EVERETT — Connor Kopach learned early in his baseball career not to watch where the ball went after he made contact.
As a freshman in high school he watched a long fly ball he thought was a home run hit the fence. He was thrown out at second base.
As a result of that learning experience he did not see his first professional home run clear the right-center field fence Sunday at Everett Memorial Stadium.
“I wasn’t sure if it was actually going to get over or not,” Kopach said. “Once I saw the ump wave his hand around I was relieved and I was happy I got my first career home run, my first career hit and my first career RBI and everything. It was a great feeling.”
The hit came in Kopach’s second at-bat leading off the bottom of the third inning. He struck out leading off the ballgame, but finished 3-for-5 in his professional debut with a bunt single and an infield single. Kopach represented the tying run when he was stranded at second base in the bottom of the ninth inning. Everett stranded 10 runners in Sunday’s 3-2 loss to Hillsboro.
“It had been a while since I had seen live pitching,” Kopach said. “I was just trying to put the ball in play and see fastballs early in the count and try to put my best swing on the ball, try to get the barrel and just try to get on base as much as possible.”
Kopach, who played in college at Southern Illinois, was the 25th-round pick of the Seattle Mariners in this year’s draft. He hit six home runs as a redshirt senior and 13 in his career for the Salukis, who were eliminated from the Missouri Valley Conference tournament on May 25.

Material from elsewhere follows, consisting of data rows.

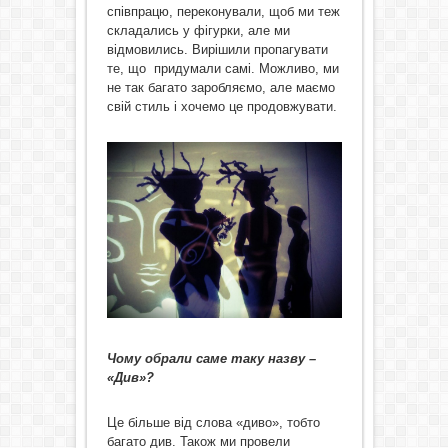
співпрацю, переконували, щоб ми теж
складались у фігурки, але ми
відмовились. Вирішили пропагувати
те, що придумали самі. Можливо, ми
не так багато заробляємо, але маємо
свій стиль і хочемо це продовжувати.
Чому обрали саме таку назву –
«Див»?
Це більше від слова «диво», тобто
багато див. Також ми провели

“It was a little different seeing 93, 92 (miles per hour) after not seeing a ball thrown that hard since the conference tourney,” Kopach said.
After sitting the first two games of the Hillsboro series Kopach started at shortstop on Sunday. He was back in the lineup Monday at second base.

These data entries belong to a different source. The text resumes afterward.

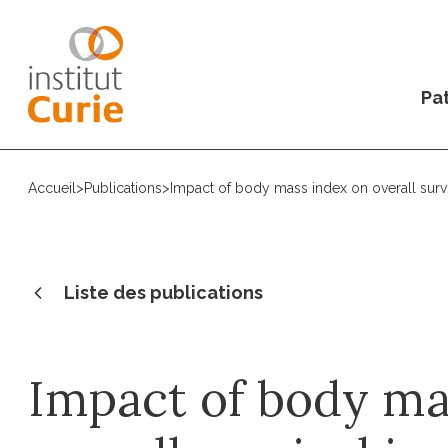
Pat
Accueil
>
Publications
>
Impact of body mass index on overall surviv
Liste des publications
Impact of body ma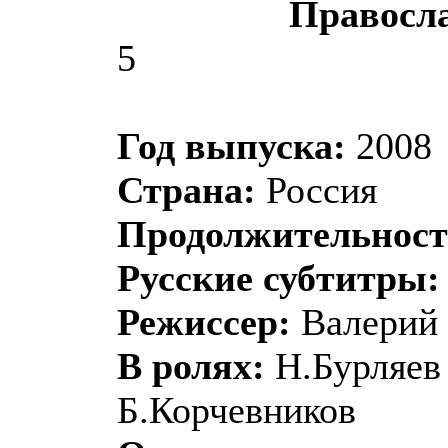
Правосл
5
Год выпуска:
2008
Страна:
Россия
Продолжительност
Русские субтитры:
Режиссер:
Валерий 
В ролях:
Н.Бурляев
Б.Корчевников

The AquaSox currently have eight infielders on the active roster, so players figure to bounce around between several positions for the first few weeks until manager Jose Moreno settles on an everyday lineup – something he anticipates happening in the second half of the season.
“It’s been fun – I can’t ask for much more,” Kopach said. “I don’t have to work a job that I don’t want to work. I’m playing a game that I love, for money, and trying to win games with guys that are doing the same exact thing.”
The AquaSox entered Monday’s game still in search of their first win of the young season. That includes a 5-2 loss on opening night and a 12-6 defeat in the second game.
Everett surrendered all dozen runs in the first inning of Game 2, but Moreno was pleased with the way the bullpen responded.
“It was a tough first inning but after that we played eight good innings and the bullpen did a really good job,” Moreno said.
The AquaSox also got a strong start from Orlando Razo in Sunday’s 3-2 loss. Razo struck out five and allowed two runs on four hits in 5 2/3 innings.
Nevertheless Everett remained the one winless NWL team prior to Monday’s game.
The Frogs and the Hops conclude their season-opening five-game series Tuesday. Everett visits the Vancouver Canadians for three games beginning Wednesday before returning home Saturday to begin a three-game series against the Tri-City Dust Devils.